Overview of "Most 1.6 Earth-Radius Planets are not Rocky"

The paper, authored by Leslie A. Rogers, provides a detailed examination of the composition of sub-Neptune-size exoplanets derived from transit and radial velocity (RV) data, with a concentrated effort on identifying the proportion of these planets that are dense enough to be rocky. Utilizing data obtained from the Kepler Mission and ground-based follow-ups, the paper applies hierarchical Bayesian statistical methods to assess the underlying composition characteristics within a statistical sample of exoplanets. This investigation is central to understanding the mass-radius relationship, particularly at the intriguing boundary where planets transition from rocky bodies to those with substantial volatile envelopes.

Key Findings and Statistical Analysis

The paper's central finding is that most exoplanets with radii of approximately 1.6 Earth radii ($R_{\oplus}$) are of low density and consequently not rocky. The evidence supporting this conclusion derives from analyzing Kepler's extensive data set, which includes 22 planet-hosting stars, facilitating more than double the previously available sub-Neptune planets with RV mass constraints.

A hierarchical Bayesian model is applied to this unprecedented dataset, allowing for a statistically robust assessment of the mass-radius distribution for these celestial bodies. The analysis meticulously defines the parameter space for planets that are "potentially rocky." Such planets are characterized by mass and radius combinations dense enough to preclude significant quantities of hydrogen/helium (H/He) or astrophysical ices from contributing to their transit radii. The model suggests that planets greater than ~1.6 $R_{\oplus}$ are statistically likely to possess substantial volatiles.

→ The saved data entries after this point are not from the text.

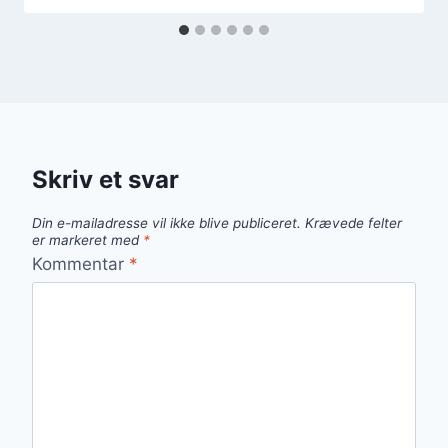
Skriv et svar
Din e-mailadresse vil ikke blive publiceret.
Krævede felter
er markeret med
*
Kommentar
*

Implications for Planet Formation Theories

This paper's empirical constraints on planet size demographics have significant implications for planet formation theories. By identifying an upper size limit for rocky planets at shorter orbital periods, Rogers's findings inform models of planet evolution and the mechanisms behind core accretion and volatile retention. The absence of rocky planets beyond this size threshold supports theoretical predictions from core-nucleated accretion models, where substantial gas envelopes are accreted by planetary embryos of sufficient mass during their formation within protoplanetary environments.

Moreover, these findings refine the operational parameters that should define "Earth-like" within planetary classification and occurrence studies. The empirical evidence suggesting that most exoplanets above 1.6 $R_{\oplus}$ are not purely rocky advises caution when designating such planets as "Earth-like" in astrophysical contexts, such as calculating the frequency of potentially habitable worlds ($\eta_{\oplus}$).

Future Research Directions and Observational Strategies

Future research can explore the mass-radius distribution by expanding the sample size of comparably measured exoplanets and enhancing the precision of these measurements using updated methodologies or more sensitive observational technologies, such as the Transiting Exoplanet Survey Satellite (TESS) and further RV monitoring.

The paper also highlights the significance of structured approaches for selecting candidates for RV follow-up, emphasizing the importance of mass-radius surveys with well-defined criteria in expounding underlying demographic compositions. An algorithmic strategy to select transiting planet candidates might bolster the statistical reliability of subsequent studies, thereby leveraging the full potential of RV non-detections to derive population-level insights.

In conclusion, this paper serves as a pivotal reference point for interpreting sub-Neptune-size exoplanet compositions observed by initiatives such as Kepler. It underscores the nuanced interplay between planetary size, density, and composition, offering a comprehensive framework for understanding the compositional diversity and evolution within our galaxy.